Required actions:
• 1. List every name that heads a post in the thread about green pixels in Lightroom 4. Give each name once.
• 2. In the listing, copy down the stretch from the line that contains "- Every Tuesday" through the line that contains "## Governance".

Extract provided:
Content starts

# Lightroom 4 problem with green pixels and green lines



## Nicola Zingarelli (Mar 27, 2012)

I have installed Lightroom 4 a couple of weeks ago and last week I started noticing a problem with green pixels and vertical green lines in my images. They are mostly present in the darkest areas of the photo and at the beginning I thought it was only a monitor problem but unfortunately, as you can see from this image they also get to the final edit of the photo http://nicolazingarelli.photoshelte...io-di-Siena/G0000po9koFtmgmM/I0000jCMTak4oi3E

If this could be of any help, slightly after upgrading Lightroom to version 4 I have also downloaded a new controller for my graphic card (NVIDIA GEforce 9500GT version 62.94.3c.0.0 with 4gb RAM). I have also changed the Cache memory in Lightroom preference to 20gb, instead of 6gb as it should be for my operative system (Windows 7, 64 bits, 6GB RAM, 500GB hard disk) because I read that was one of the reccomended steps to increase the working speed of Lightroom 4. 

What happens is that sometimes when I open a photo on the internet I see pixel issues with the image, and other times I don't see them anymore :shock:

Anyway, I must confess I'm having my share of problems with Lightroom 4, is darn slow, cloning, paint brush and lens correction are to say at least sluggish and now the green pixel problem...

Thanks in advance for your kind help

regards

Nicola Zingarelli


----------



## Mark Sirota (Mar 27, 2012)

Welcome to Lightroom Forums.

I don't see them on the photo you've posted.  Could you be more specific about exactly what you're seeing and where?


----------



## RikkFlohr (Mar 27, 2012)

I see them. 

Camera Model? Method of transfer to your hard drive?


----------



## Nicola Zingarelli (Mar 27, 2012)

Content ends

Records for this exercise:
Content starts

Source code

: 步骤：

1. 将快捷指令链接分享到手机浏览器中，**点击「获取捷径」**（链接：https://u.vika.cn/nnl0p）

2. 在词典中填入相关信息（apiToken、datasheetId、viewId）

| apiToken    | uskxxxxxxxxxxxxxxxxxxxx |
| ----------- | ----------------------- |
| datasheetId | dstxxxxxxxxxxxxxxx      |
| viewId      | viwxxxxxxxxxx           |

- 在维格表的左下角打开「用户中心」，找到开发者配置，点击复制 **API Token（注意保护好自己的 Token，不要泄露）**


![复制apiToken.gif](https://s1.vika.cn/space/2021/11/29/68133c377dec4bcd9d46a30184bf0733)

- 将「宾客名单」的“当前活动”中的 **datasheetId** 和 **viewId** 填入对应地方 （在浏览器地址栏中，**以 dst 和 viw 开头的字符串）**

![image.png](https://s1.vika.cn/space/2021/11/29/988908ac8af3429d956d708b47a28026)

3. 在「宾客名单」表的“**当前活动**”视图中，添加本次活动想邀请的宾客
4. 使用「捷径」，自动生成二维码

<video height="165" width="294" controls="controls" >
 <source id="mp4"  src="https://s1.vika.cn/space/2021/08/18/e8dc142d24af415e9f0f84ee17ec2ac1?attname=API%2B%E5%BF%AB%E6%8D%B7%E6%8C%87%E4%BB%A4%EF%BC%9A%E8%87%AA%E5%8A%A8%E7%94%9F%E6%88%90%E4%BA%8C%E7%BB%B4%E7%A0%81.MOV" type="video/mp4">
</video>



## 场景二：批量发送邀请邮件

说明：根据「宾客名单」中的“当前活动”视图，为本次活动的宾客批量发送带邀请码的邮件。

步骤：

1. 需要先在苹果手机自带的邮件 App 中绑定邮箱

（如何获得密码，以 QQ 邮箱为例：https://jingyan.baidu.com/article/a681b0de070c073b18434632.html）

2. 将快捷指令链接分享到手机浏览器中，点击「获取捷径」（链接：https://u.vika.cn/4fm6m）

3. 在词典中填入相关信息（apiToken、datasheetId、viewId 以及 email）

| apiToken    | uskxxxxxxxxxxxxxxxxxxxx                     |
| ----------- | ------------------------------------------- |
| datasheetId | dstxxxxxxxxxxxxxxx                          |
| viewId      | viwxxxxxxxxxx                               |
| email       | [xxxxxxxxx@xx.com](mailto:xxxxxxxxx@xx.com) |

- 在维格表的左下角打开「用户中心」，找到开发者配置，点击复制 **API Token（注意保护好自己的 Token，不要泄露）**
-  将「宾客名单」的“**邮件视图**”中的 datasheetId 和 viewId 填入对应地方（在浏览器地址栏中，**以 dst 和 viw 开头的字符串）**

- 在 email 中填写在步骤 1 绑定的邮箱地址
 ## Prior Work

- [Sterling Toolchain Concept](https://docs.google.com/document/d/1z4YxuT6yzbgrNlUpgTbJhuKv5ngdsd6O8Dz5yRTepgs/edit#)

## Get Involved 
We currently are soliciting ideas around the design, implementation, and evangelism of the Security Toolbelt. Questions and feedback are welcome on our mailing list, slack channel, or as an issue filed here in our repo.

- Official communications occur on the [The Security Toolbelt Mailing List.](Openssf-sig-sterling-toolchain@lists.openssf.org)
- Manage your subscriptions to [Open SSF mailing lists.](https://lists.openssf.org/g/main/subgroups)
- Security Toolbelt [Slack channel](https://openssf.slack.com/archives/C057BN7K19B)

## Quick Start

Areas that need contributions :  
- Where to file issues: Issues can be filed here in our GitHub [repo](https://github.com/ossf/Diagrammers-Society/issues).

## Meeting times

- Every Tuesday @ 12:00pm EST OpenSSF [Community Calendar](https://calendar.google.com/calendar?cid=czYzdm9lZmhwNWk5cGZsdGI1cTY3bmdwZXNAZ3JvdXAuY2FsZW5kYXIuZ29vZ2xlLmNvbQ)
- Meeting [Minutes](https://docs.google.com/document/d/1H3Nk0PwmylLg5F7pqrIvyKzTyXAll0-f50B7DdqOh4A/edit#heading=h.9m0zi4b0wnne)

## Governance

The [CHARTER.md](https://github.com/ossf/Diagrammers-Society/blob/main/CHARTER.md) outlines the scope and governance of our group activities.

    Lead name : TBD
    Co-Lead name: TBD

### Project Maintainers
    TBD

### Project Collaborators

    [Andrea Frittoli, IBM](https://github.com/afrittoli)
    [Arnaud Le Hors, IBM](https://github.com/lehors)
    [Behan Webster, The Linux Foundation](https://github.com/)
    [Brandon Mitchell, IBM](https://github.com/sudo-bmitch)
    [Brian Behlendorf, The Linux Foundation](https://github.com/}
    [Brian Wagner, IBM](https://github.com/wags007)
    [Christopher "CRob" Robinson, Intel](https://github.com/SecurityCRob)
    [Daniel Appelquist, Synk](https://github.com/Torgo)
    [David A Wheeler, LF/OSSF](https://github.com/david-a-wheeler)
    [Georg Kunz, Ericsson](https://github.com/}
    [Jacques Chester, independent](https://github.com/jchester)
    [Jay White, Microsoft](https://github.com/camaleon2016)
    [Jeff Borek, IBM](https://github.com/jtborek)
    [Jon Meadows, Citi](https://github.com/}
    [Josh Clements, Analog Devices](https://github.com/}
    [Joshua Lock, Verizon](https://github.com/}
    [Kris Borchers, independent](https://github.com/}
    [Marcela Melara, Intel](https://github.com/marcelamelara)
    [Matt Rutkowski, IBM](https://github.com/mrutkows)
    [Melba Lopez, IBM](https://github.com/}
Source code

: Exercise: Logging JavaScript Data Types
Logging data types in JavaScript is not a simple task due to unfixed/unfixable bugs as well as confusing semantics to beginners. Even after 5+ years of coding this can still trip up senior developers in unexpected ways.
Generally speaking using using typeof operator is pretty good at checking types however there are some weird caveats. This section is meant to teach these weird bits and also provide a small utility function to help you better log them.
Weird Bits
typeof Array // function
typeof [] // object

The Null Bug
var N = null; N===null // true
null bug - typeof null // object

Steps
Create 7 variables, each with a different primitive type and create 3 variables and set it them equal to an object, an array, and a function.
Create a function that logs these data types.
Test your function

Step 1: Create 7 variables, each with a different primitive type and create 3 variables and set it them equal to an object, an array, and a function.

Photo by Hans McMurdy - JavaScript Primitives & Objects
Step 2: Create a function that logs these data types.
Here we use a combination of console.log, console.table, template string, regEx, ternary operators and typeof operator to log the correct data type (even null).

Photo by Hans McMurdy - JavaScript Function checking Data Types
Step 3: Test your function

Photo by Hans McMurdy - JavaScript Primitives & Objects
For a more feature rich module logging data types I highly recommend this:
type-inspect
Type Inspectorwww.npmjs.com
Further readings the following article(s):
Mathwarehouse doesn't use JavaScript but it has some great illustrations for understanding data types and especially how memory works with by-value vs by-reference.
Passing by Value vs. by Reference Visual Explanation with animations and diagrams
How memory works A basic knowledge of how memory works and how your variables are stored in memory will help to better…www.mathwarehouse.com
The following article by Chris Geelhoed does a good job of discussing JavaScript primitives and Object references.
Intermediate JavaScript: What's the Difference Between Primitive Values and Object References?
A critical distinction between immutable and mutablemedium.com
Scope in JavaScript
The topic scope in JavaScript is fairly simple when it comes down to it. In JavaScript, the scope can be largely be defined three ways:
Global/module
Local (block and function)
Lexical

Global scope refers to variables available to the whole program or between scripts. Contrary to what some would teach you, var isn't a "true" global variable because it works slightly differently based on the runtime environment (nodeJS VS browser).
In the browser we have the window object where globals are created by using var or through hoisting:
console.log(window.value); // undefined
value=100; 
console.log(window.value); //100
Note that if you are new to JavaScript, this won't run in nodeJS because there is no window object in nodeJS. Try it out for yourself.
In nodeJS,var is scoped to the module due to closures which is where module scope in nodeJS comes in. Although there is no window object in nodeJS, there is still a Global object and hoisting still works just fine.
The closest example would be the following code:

Content ends

Answers per task:
• 1.
Nicola Zingarelli
Mark Sirota
RikkFlohr

• 2.
- Every Tuesday @ 12:00pm EST OpenSSF [Community Calendar](https://calendar.google.com/calendar?cid=czYzdm9lZmhwNWk5cGZsdGI1cTY3bmdwZXNAZ3JvdXAuY2FsZW5kYXIuZ29vZ2xlLmNvbQ)
- Meeting [Minutes](https://docs.google.com/document/d/1H3Nk0PwmylLg5F7pqrIvyKzTyXAll0-f50B7DdqOh4A/edit#heading=h.9m0zi4b0wnne)

## Governance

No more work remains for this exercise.